◆ **What to do**:
(1) In the text on reducing apartment noise, rewrite the paragraph beginning "Choose a thicker rug" as a short list that keeps its main facts.
(2) Reproduce the section of the text on reducing apartment noise that opens with the words containing "4. Soften hard" and closes with "the room’s aesthetic.".
(Passage Opens)
3. Put up window treatments
Unless you can convince management of the benefits of double- or triple-pane window installations, you’ll probably have to go an easier route for soundproofing your windows.
Similar to the walls, adding fabric is going to be your best non-destructive choice. If the windows are completely bare, go all out with fabric shades, sheer curtains, and heavy drapes.
Fabric shades are a better option than harder surfaces like wood or plastic since they will absorb sound more efficiently instead of bouncing it around. The thicker the drapes, the better, so opt for a plush fabric with a tight weave for the windows. If you can’t afford to add all three, stick with the heavy drapes at the minimum.
Bonus: more sound insulation on the windows might just save you a few bucks on your electric bill. Win, win.
4. Soften hard floors
While polished wood or natural stone tile may look beautiful to your eyes, it won’t do anything to make your ears happy. Hard-surface flooring reflects interior sounds, causing the ambient levels to increase. Since you probably aren’t allowed to roll out wall-to-wall carpet in your abode, lay down smaller sound-absorbing décor instead! Rugs are an easy way to reduce noise in an apartment without modifications to the structure, plus you’ll add interest and value to the room’s aesthetic.
Choose a thicker rug over a thinner one for the most soundproofing. Shoes and furniture make less noise on rugs, so the sounds of sliding chairs and heels are softened to a pleasant swish instead of loud scrapes and clangs. Rugs can also help reduce the noise coming from your apartment that neighbors might hear. To maximize a rug’s noise-killing potential without taking away your apartment’s square footage, look at adding a pad under the rug.
If you have small children, foam floor tiles are also a good option for quietening down hard flooring in the play area. Not only do they dampen sounds, removable floor tiles are usually easier to clean than carpet.
5. Evaluate the whole room
Apartment living can make it easy to live with minimal possessions, but empty spaces love to amplify sound. The less you have filling up your open spaces, the more both exterior and interior sound will bounce around. How can you fix that?
To start, take a look at your furniture: is it hard and minimal? If so, replace it when you can with plush, upholstered furniture instead. Hard materials may give you the aesthetic you desire, but you’ll be lacking that necessary peace and quiet. Opt for throw pillows (so they DO have a purpose!) and plenty of cozy blankets on couches, beds, and other seating to help absorb sounds and discourage noise from reflecting back into the room.
For minimal furniture setups, keep the blankets and pillows out in decorative baskets instead. If your friends inquire about why you have them, just tell them it’s science and stare at them for a minute without blinking. They’ll move on because of the quiet space you’ve created.
Another way to add soundproofing and sound absorption to a room is with bookshelves filled with books. Sure, you can read everything you want in digital format now, but books are great for both absorbing and blocking noise. Avoid shelves with glass or hard fronts and go with open shelves that show off your collection instead to further reduce noise in your apartment.
The final step to improving your apartment’s ambiance is with plants. Live indoor plants can help break up open space that might otherwise push sound back into the room, causing unnecessary sound. The waxy, humid-loving peperomia plant, which does well under fluorescent lighting, might be a good choice for the kitchen, while dragon tree plants work well in low-light areas (be aware — the dracaena marginata is toxic to cats and dogs). The pothos plant is a good one to suspend from ceilings — another way to break up reflected sound! And, of course, plants can provide the added bonus of better air quality and liveliness of greenery.
(Passage Closes)
(Extracted entries Opens)
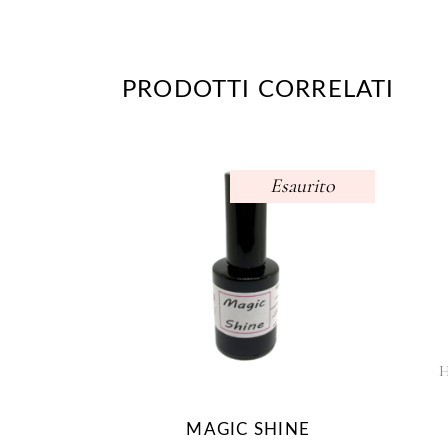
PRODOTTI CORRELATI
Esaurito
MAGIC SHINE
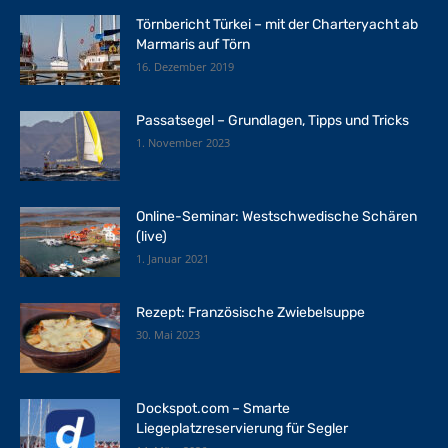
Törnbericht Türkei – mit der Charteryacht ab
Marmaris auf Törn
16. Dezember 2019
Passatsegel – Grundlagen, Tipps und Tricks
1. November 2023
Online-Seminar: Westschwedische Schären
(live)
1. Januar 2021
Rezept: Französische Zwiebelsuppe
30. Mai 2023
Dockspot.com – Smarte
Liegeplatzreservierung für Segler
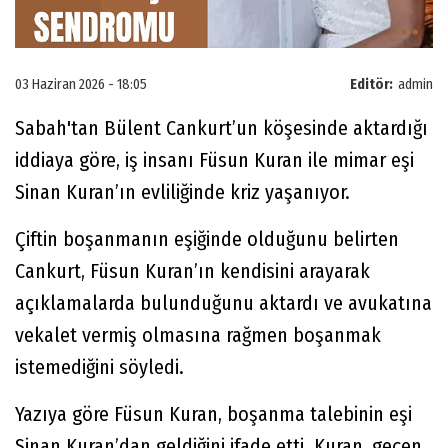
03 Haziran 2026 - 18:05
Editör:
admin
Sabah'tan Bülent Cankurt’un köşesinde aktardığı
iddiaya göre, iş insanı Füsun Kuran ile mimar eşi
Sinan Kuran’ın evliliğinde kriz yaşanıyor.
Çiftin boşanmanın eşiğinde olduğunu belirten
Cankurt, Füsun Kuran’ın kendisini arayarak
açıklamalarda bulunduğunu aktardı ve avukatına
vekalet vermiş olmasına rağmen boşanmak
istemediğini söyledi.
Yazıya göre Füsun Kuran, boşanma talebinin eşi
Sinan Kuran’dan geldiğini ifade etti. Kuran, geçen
(Extracted entries Closes)
(Extracted entries Opens)
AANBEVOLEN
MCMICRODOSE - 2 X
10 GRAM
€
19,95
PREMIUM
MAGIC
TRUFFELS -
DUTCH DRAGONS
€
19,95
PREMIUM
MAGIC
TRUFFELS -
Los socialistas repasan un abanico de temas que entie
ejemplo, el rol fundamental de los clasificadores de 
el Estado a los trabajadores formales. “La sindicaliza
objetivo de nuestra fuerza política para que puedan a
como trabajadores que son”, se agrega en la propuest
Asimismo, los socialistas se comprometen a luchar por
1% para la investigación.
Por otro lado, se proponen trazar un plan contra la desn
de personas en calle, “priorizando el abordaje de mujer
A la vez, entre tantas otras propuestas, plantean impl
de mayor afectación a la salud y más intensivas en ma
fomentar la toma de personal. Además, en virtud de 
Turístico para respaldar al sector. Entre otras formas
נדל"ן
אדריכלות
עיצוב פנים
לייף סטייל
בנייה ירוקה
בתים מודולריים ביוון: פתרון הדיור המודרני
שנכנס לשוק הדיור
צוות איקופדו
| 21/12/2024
(Extracted entries Closes)
◆ **Answers to the tasks**:
(1)
- A thicker rug soundproofs better than a thinner one.
- Shoes and furniture are quieter on rugs, so sliding chairs and heels make a soft swish instead of loud scrapes and clangs.
- Rugs also help cut the noise from your apartment that neighbors might hear.
- A pad under the rug boosts its noise reduction without using up square footage.

(2)
4. Soften hard floors
While polished wood or natural stone tile may look beautiful to your eyes, it won’t do anything to make your ears happy. Hard-surface flooring reflects interior sounds, causing the ambient levels to increase. Since you probably aren’t allowed to roll out wall-to-wall carpet in your abode, lay down smaller sound-absorbing décor instead! Rugs are an easy way to reduce noise in an apartment without modifications to the structure, plus you’ll add interest and value to the room’s aesthetic.